The postmaster catches this and sends it back. Okay, that’s not so bad. They don’t want random attachments in email. But then, they tell me how to get around this. I rename the file and hope the user looks at it. You don’t need everyone to look at it: just one person. When these guys send out a load of malicious mail, they don’t expect most people to see it. Success rates in the sub-percent values can be significant. Someone at US Airways is going to fall for it.

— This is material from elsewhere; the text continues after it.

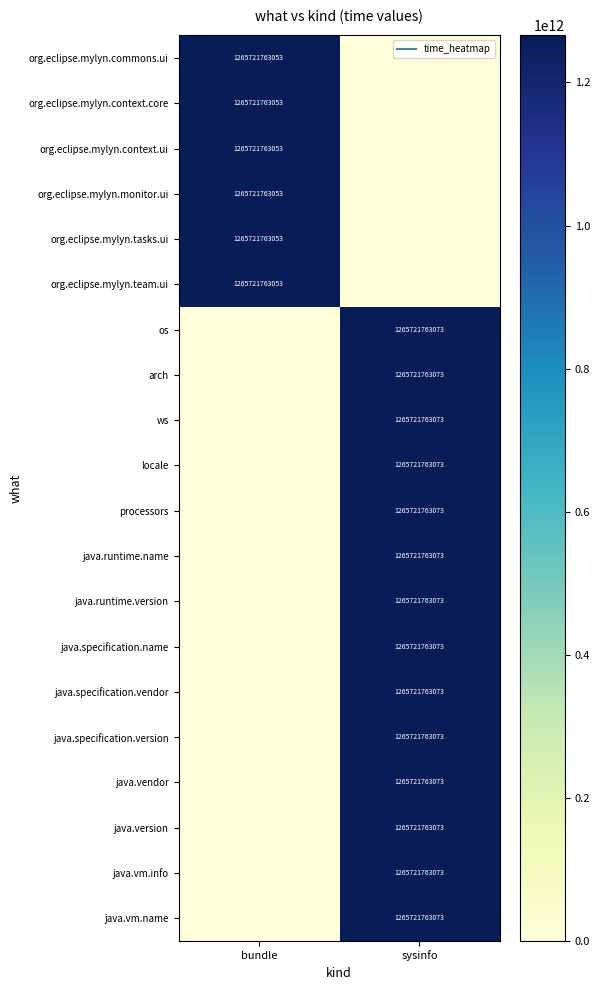

What is the average value of the java.runtime.name series?

632860881536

It’s inevitable.
So what do you think the next version of a malicious email to US Airways should look like?
Date: Tue, 30 Nov 2004 07:11:59 -0500 (CDT) From: US Airways PostmasterReply-To: do_not_reply@usairways.com To: bdfoy@cpan.org Subject: Disallowed attachment in message In order to protect our network from viruses, US Airways prohibits receipt of certain file attachments via email. The email message described below has been deleted and was not received by the intended recipient. This is not an indication that the attachment contained a virus. It is simply a precaution. To successfully deliver the message, you should first rename the file so that the file extension is changed to "[PROTECTED]" and then resend the file. Include instructions to the recipient to rename the file back to its original file extension. Email details: Date: Tue, 30 Nov 2004 07:11:55 -0600 Sender: Recipient: Subject: Re: Mail Authentification Attachment Name: document.zip Attachment Type: ZIP Archive File


Convenience vs. Security
Actually, this almost makes sense. It could help stop zero-day attacks, provide a way for users to actually get work done, and still make it difficult for virus writers. If you're running server-based antivirus, and client antivirus, bouncing the message gives you time to get an updated signature file out :-) Moreover, if each large company uses a different tag, you can't create a single virus that bypasses everyone's mail filters.
Getting Work Done
It's very frustrating when people actually need to get work done!